In the weeks following the treatment I notice no significant improvements in my day-to-day functioning, possibly because I don’t suffer from any of the conditions that cupping is alleged to be beneficial for. Nevertheless, I keep an open mind, hoping that, at a very subtle level, cupping might be good for me.

When I return for a massage to the same place, this time I make it clear what I want; I point to the 40, point to my back and mime the act of giving a massage. Presently, I am guided out of the reception area, up a pitch black stairwell to the main room, where there are two other clients. One is a teenager, who is being “walked on” by her masseuse and the other looks like a middle-aged businessman, but he probably isn’t. Wu, my masseuse, is a thirtyish elfin-framed man whose delicate looking hands belie their strength. Very quickly, he introduces me to the landscape of my own body. All it requires is for him to lightly rest his touch on me to open my awareness to the vast swathes of tension which lock the muscles of my back and legs into rigidity. I’d anticipated knots of tension, but not this.

As the weeks go by, a connection with Wu develops as he tries to communicate to me some of what he is reading from my body. He even gets a voice-activated translation App on his mobile. When I wince under his touch, he consults the App and an electronic voice utters the words: “PAIN. You feel pain” into my ear. I nod encouragingly. One afternoon, close to the date I was due to leave China, Wu must have felt confident enough to get the electronic voice to chide me, “You need exercise. Don’t be [wait] too long.” How could I retort that I was doing exercise, three hours a week of power walking? Instead, I prop myself up on my elbows, smile sheepishly and give Wu the thumbs up for being so tuned into me.
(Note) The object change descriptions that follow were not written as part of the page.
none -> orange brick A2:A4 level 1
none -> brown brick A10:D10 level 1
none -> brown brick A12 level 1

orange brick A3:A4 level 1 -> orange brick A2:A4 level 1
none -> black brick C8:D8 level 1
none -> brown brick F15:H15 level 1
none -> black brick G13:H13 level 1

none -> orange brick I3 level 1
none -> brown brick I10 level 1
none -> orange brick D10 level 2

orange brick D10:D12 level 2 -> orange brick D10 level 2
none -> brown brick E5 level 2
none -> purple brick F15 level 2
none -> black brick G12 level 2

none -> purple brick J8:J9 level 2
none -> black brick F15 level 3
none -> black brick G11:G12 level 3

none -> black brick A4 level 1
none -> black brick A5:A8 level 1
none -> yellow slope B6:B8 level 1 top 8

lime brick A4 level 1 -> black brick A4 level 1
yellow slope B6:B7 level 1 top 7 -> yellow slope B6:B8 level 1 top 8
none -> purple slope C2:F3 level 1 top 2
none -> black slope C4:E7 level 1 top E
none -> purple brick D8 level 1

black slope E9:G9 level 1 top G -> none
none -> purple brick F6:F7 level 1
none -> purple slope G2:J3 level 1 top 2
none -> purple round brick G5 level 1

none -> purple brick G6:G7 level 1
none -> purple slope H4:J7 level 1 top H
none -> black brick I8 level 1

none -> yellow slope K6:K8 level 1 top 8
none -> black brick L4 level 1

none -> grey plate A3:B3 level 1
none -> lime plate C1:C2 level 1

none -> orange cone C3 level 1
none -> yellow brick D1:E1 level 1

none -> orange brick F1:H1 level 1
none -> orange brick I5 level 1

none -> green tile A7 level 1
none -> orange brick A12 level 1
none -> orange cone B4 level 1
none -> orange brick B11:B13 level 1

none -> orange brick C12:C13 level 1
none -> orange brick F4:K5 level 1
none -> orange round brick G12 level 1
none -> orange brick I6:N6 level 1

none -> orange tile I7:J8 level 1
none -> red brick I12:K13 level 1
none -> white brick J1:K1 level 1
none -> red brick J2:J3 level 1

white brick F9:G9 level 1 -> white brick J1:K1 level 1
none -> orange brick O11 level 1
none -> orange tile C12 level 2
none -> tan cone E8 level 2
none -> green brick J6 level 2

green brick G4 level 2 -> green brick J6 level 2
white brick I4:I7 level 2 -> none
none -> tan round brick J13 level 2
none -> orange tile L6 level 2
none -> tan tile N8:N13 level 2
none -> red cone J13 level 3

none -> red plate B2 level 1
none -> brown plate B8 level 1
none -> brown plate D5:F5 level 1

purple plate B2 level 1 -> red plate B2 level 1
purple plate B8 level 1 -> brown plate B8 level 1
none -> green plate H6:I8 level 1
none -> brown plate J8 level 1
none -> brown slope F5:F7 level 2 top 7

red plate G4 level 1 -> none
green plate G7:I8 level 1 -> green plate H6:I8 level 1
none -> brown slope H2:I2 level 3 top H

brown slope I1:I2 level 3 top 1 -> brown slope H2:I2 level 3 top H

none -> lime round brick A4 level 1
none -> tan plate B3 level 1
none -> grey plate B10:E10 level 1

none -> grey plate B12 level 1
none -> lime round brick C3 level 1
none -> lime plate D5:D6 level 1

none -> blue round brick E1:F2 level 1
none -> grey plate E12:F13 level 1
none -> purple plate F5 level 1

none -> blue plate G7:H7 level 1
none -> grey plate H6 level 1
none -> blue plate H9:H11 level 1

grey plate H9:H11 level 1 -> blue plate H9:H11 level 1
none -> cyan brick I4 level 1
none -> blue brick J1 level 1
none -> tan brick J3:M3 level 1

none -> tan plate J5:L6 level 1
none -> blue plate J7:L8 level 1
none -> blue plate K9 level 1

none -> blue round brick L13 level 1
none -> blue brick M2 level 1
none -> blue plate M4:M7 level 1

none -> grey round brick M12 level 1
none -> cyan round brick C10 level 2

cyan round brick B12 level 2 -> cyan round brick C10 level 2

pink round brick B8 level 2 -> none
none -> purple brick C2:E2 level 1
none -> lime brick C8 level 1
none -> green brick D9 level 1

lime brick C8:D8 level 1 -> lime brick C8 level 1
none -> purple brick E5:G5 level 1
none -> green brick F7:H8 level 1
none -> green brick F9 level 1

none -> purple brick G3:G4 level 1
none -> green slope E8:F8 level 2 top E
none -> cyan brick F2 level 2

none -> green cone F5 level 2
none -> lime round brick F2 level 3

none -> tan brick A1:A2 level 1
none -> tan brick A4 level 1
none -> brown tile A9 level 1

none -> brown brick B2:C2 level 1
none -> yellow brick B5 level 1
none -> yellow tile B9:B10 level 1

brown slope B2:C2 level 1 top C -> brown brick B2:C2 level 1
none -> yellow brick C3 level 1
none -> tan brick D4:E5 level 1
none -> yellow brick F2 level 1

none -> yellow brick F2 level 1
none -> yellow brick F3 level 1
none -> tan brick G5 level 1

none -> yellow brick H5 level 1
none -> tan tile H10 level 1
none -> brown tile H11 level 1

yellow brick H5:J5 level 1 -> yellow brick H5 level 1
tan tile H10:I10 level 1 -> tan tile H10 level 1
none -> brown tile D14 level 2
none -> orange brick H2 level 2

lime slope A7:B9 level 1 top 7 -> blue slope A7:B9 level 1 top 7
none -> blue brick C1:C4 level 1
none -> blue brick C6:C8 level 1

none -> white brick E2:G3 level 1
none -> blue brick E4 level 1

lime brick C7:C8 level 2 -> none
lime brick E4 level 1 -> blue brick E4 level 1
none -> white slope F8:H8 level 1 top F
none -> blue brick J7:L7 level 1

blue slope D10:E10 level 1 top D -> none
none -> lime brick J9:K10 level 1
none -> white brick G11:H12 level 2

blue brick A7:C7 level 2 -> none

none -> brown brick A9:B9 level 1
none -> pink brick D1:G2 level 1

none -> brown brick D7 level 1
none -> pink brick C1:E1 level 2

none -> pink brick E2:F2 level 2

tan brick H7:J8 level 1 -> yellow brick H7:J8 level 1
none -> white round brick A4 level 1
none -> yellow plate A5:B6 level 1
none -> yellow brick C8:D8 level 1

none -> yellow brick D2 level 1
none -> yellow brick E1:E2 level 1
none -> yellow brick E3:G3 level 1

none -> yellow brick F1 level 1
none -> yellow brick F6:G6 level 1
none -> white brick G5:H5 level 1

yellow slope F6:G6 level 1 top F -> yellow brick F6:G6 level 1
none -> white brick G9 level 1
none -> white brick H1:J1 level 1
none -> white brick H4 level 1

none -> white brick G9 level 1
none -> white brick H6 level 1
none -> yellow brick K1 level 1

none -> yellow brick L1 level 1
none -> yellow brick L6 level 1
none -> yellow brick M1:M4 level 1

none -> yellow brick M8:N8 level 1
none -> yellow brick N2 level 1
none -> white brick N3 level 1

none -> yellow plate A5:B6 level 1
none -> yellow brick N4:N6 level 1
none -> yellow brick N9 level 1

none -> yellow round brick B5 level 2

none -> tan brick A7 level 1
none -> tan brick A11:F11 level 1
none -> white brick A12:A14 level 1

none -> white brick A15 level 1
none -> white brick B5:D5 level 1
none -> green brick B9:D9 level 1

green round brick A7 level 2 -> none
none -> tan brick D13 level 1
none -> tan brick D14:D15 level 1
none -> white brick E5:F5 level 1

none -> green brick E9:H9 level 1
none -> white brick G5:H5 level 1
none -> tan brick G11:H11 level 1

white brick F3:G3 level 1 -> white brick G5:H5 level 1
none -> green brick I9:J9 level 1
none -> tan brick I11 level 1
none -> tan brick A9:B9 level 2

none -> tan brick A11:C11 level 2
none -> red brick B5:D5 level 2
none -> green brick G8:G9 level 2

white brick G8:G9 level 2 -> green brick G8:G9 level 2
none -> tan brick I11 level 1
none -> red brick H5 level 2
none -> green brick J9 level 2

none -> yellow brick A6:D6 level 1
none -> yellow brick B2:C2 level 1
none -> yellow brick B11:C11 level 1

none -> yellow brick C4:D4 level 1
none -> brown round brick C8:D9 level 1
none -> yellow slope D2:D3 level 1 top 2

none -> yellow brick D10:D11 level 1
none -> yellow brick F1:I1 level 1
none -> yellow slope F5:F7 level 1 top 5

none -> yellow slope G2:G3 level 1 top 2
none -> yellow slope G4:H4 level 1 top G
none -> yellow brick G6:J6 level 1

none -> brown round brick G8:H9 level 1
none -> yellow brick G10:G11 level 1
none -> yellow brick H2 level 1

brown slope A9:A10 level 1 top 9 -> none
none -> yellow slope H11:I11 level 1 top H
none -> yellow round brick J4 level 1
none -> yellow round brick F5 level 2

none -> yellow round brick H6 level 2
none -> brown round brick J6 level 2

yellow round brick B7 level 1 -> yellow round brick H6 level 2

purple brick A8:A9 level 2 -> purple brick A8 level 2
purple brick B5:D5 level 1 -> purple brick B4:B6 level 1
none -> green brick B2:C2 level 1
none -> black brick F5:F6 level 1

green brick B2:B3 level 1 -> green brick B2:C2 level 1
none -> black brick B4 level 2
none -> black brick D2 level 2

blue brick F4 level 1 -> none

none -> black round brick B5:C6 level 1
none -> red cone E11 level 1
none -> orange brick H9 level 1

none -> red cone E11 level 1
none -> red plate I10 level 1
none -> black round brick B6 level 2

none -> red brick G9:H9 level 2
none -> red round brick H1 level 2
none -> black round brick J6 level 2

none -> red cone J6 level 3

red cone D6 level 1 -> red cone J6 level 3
I really didn’t think that a thumbs-down message would be welcome to his well-intentioned advice.

There is something quite delicious about participating in a fictitious version of your reality, about knowing one thing to be true and having to indicate the opposite because your options are severely curtailed (by your ability to mime). I doubt whether I’ll ever learn more than a few words of Mandarin, which is a real pity,  but in the meantime I’ll enjoy the fun if I ever return to China, and I very much hope I will.


*I spent ten weeks in the autumn of 2015 living and working on Henan University campus in the city of Kaifeng.